Não se pode dizer que Barcelona fervilhe com as celebrações do Tricentenário nem com as pretensões independentistas. Já vimos, noutros momentos, centenas de bandeiras catalãs em janelas e varandas por toda a Barcelona — por estes dias, esses ímpetos parecem estar mais contidos, com uma ou outra espreitando nas fachadas do centro da cidade, e com algumas mais nos bairros mais tradicionais, como a Gracia. O Tricentenário BCN, iniciativa cidadã com apoio do governo para assinalar a data, esse, instalou-se nas ruas, em alguns locais mais ou menos icónicos da cidade, com instalações temporárias por artistas internacionais convidados a reflectirem sobre o seu significado; e foi-se processando ao longo do último ano — as celebrações começaram em 2013 — em colóquios, concertos e até um show cooking de Ferran Adrià. O encerramento será a 24 de Setembro, coincidindo com o final das Festas de la Mercè, a maior festa da cidade, mas a “Diada”, um ano depois da abertura, será um dos pontos altos — o Dia da Catalunha, assinalado desde 1980, quando foi reinstaurado do parlamento catalão, este ano é também o aniversário redondo. O Tricentenário. O 11 de Setembro catalão.
Voltamos ao Born. Voltamos muitas vezes ao Born. No Mamainé, esquina com o Passeig del Born, os cocktails sucedem-se calmamente na esplanada. Dizem que têm os melhores de Barcelona, em especial os mojitos. Gostos não se discutem — é, pelo menos, um dos mais cubanos bares da cidade e é o nome que o revela: “Mama Inés”, pelo pianista e cantor Bola de Nieve, transforma-se num redondo “Mamainé” pelo seu sotaque cubano. Alguns edifícios antes, na direcção da igreja de Santa Maria del Mar, o número 18 do passeio assinala a fronteira entre o Born pré-1714 e o Born pós-1714; alguns edifícios depois, o Mercado do Born guarda o Born pré-1714 que o Born pós-1714 enterrou. Alguns dizem que é Barcelona, e não apenas um bairro (na verdade Ribera-Born), que aqui se reencontra com a sua história. Alguns vêm aqui a síntese de uma Catalunha que continua a querer “viver livre” (viure lliure), o mote para este ano de tricentenário, herdeiro do lema dos lutadores de 1714 “viveremos livres ou morreremos” (viurem lliures o morirem).

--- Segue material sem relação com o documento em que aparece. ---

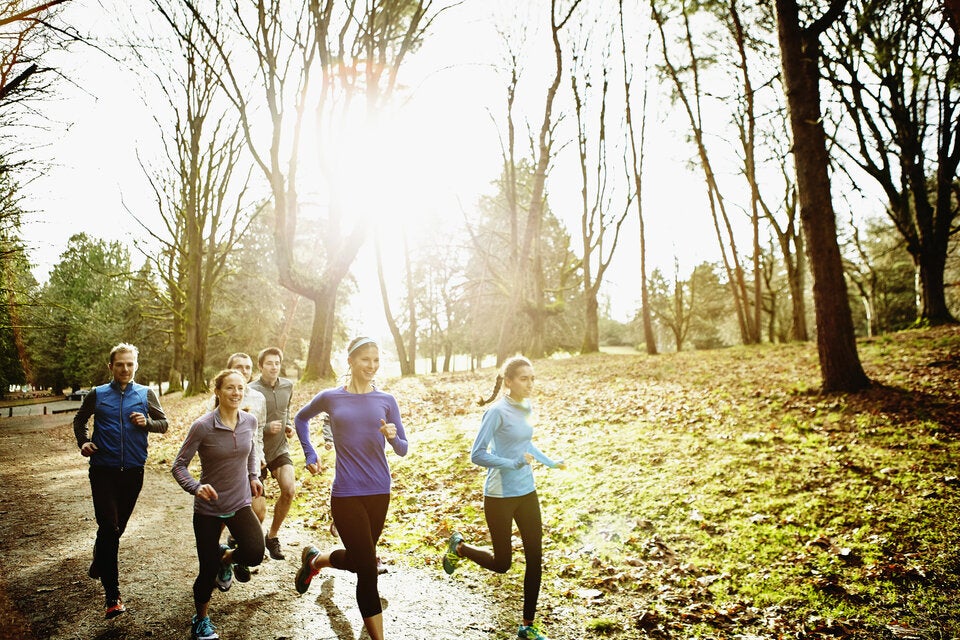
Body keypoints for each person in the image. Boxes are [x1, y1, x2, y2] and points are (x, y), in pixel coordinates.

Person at [292, 337, 409, 640]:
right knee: (368, 572)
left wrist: (394, 436)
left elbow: (403, 449)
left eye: (376, 360)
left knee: (361, 562)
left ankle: (315, 561)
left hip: (379, 491)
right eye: (365, 359)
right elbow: (301, 418)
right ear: (351, 361)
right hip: (345, 493)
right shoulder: (331, 397)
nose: (371, 366)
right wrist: (310, 453)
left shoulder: (386, 400)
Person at [441, 356, 565, 640]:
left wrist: (550, 462)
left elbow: (526, 443)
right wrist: (512, 463)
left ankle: (527, 625)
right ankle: (460, 548)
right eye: (524, 378)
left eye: (532, 378)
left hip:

No século XVII e início do século XVIII, o Passeig del Born não era um passeio, era uma praça. Uma espécie de plaza mayor barcelonesa, defende o historiador Albert Garcia Espuche no livro La ciudad del Born. Economía y vida cotidiana en Barcelona (Siglos XIV a XVIII). Aqui cruzava-se toda a cidade, ou não fosse este o seu centro mais activo com dinâmicas comerciais, industriais e portuárias pujantes. Até que chega a Guerra da Sucessão de Espanha. A Catalunha, depois de apoiar o rei Bourbon, herdeiro designado do monarca anterior, vê as suas liberdades e autonomias serem restringidas e toma partido do pretendente austríaco que chega a estabelecer a sua corte em Barcelona e garante o respeito pelas liberdades catalãs. Numa guerra de dimensões continentais que pôs em confronto modelos e conceitos políticos distintos, quando as grandes potências chegam a acordo a Catalunha é abandonada à sua sorte: depois de um sítio que durou um ano, a 11 de Setembro de 1714, Barcelona capitula. Fica à mercê de Filipe V, o primeiro da dinastia Bourbon em Espanha que, como bom neto do seu avô, Luís XIV, o rei-sol francês, é absolutista convicto e está determinado a não ter complacência com os catalães. É o final das Constituições e instituições catalãs, direitos seculares: a Catalunha perde autonomia económica, judicial, fiscal, monetária, aduaneira e legislativa; o catalão deixa de ser língua oficial; todas as universidades são encerradas.